[Multi-image point correspondence data]
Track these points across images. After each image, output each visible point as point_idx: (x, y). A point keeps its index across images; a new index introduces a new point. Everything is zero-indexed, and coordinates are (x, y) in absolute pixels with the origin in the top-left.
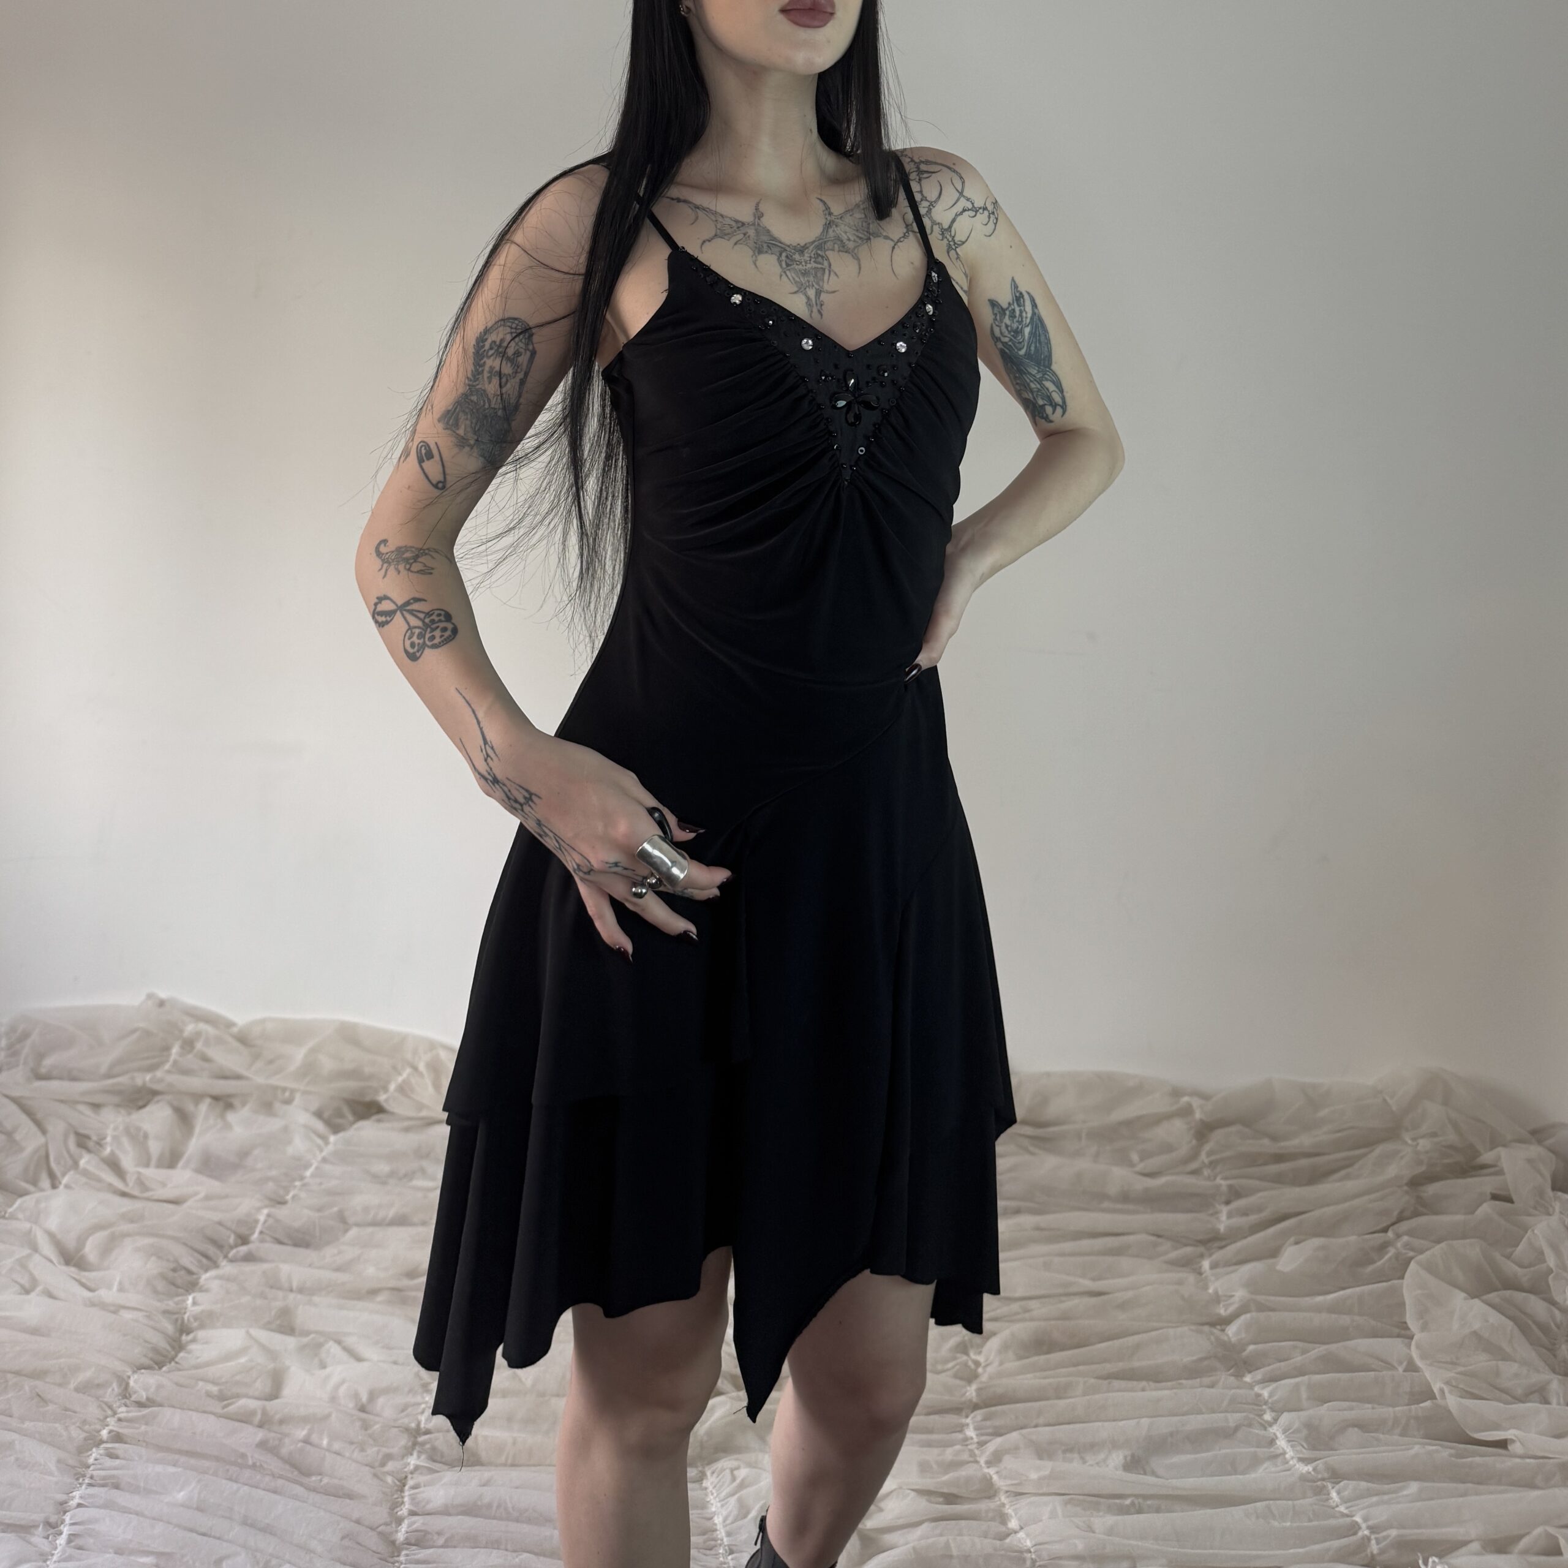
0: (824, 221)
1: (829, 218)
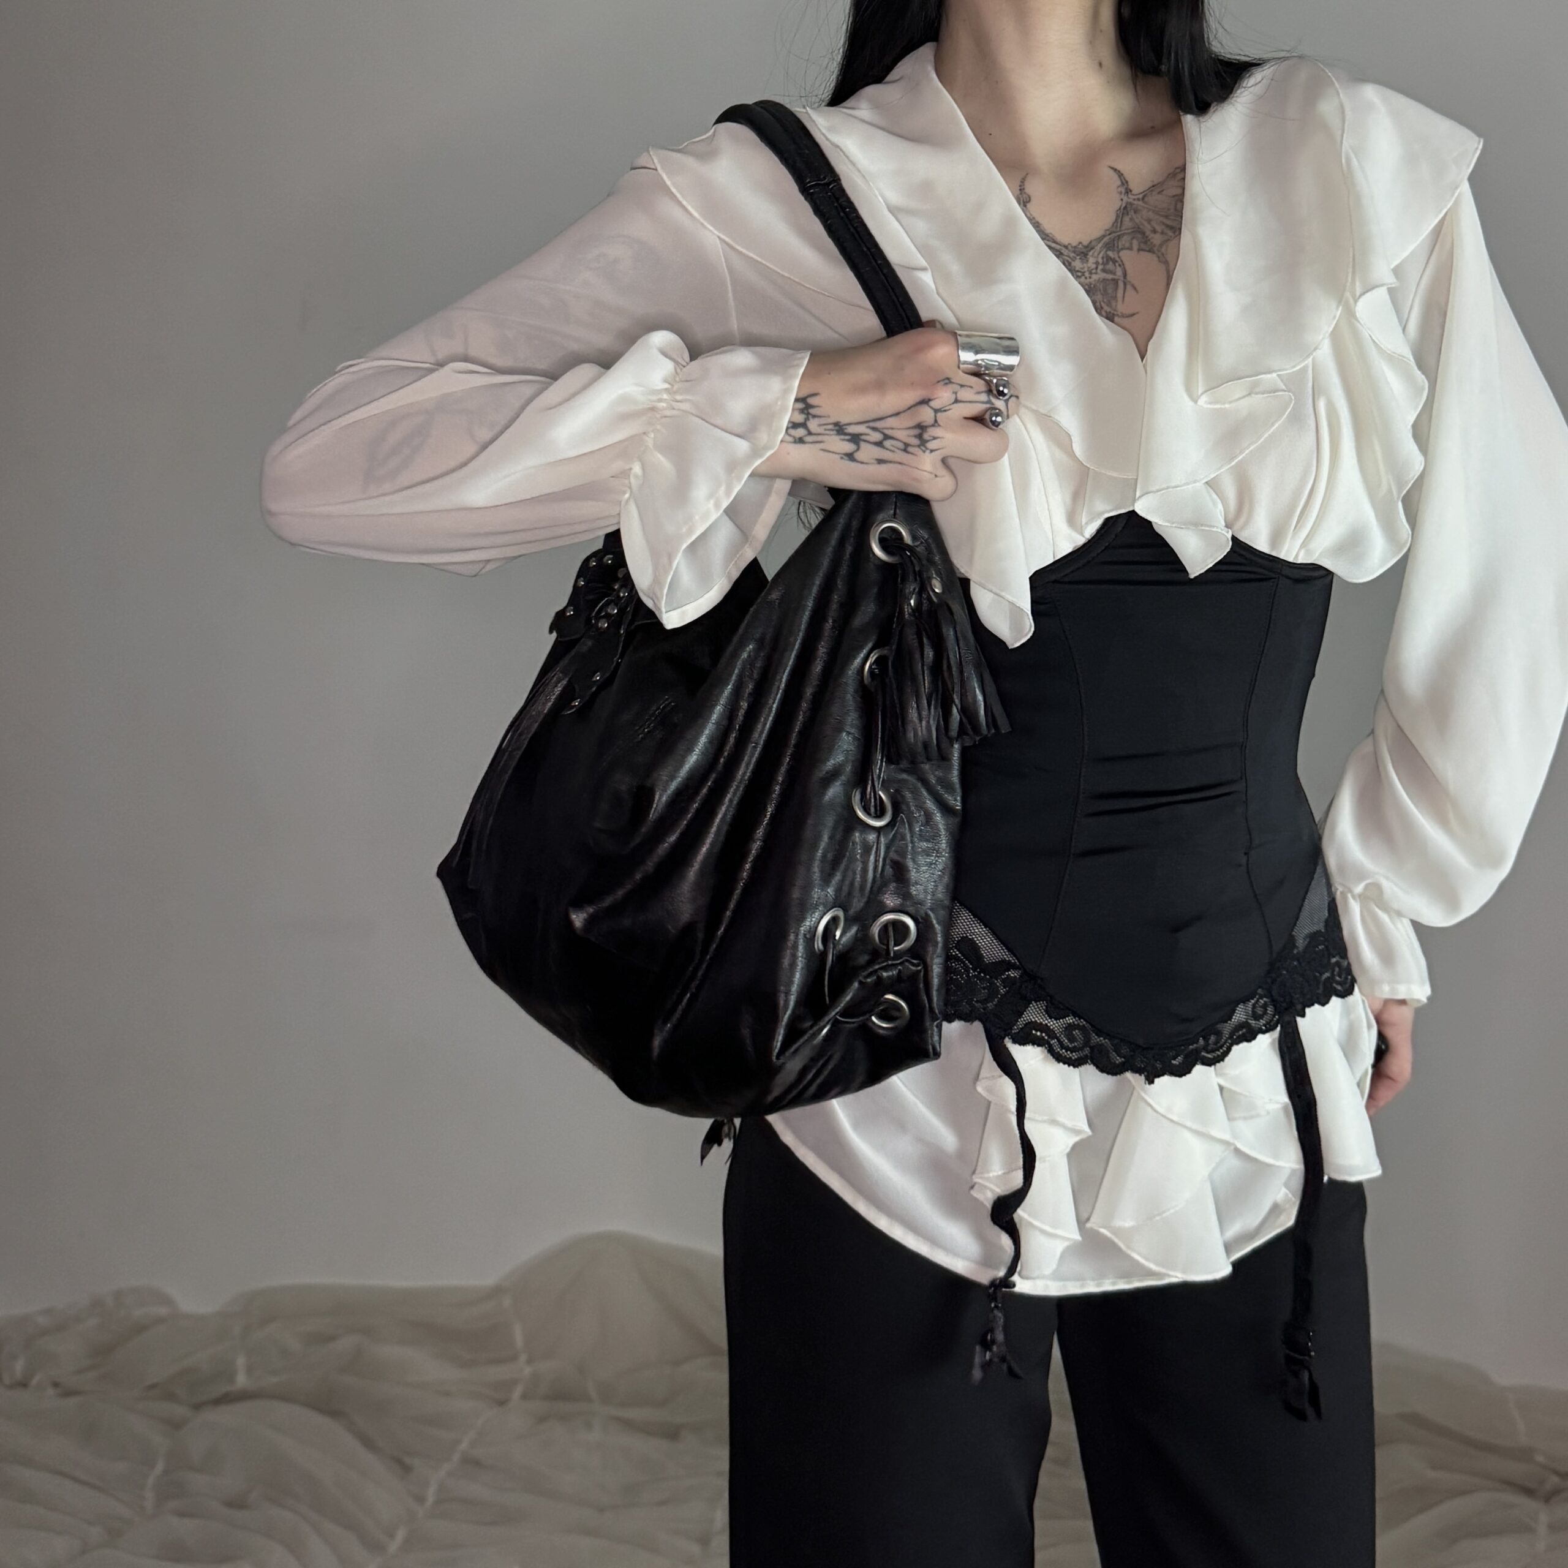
0: (1117, 204)
1: (1125, 198)
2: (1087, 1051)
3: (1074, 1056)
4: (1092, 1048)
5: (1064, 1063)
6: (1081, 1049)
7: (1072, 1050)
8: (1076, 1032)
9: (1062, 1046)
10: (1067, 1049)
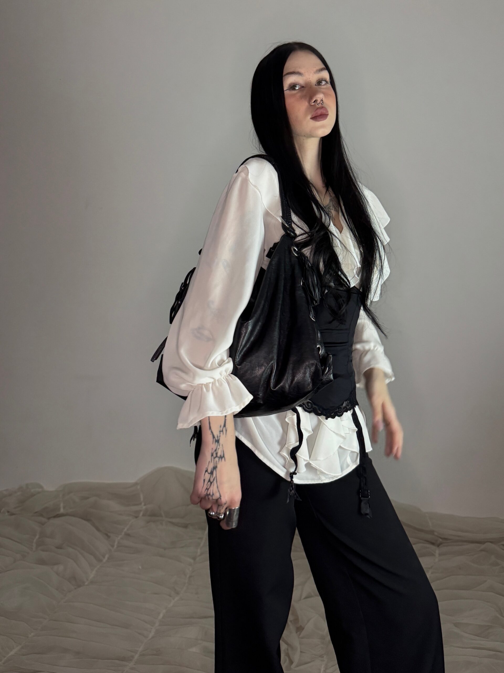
2: (312, 409)
3: (309, 410)
4: (313, 409)
5: (307, 412)
6: (311, 408)
7: (309, 409)
8: (310, 404)
9: (306, 407)
10: (307, 408)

§ TASK OBJECTIVE
Copy the records above line for line, changing nothing. Omit the pictures from your copy.

§ RESULT FOR THIS TASK
Track these points across images. After each image, output each visible point as point_idx: (x, y). A point keeps its index across images; a new index introduces a new point. Everything is zero-indexed, and coordinates are (x, y) in absolute pixels with the origin in the top-left.
0: (824, 221)
1: (829, 218)
0: (1117, 204)
1: (1125, 198)
2: (1087, 1051)
3: (1074, 1056)
4: (1092, 1048)
5: (1064, 1063)
6: (1081, 1049)
7: (1072, 1050)
8: (1076, 1032)
9: (1062, 1046)
10: (1067, 1049)
2: (312, 409)
3: (309, 410)
4: (313, 409)
5: (307, 412)
6: (311, 408)
7: (309, 409)
8: (310, 404)
9: (306, 407)
10: (307, 408)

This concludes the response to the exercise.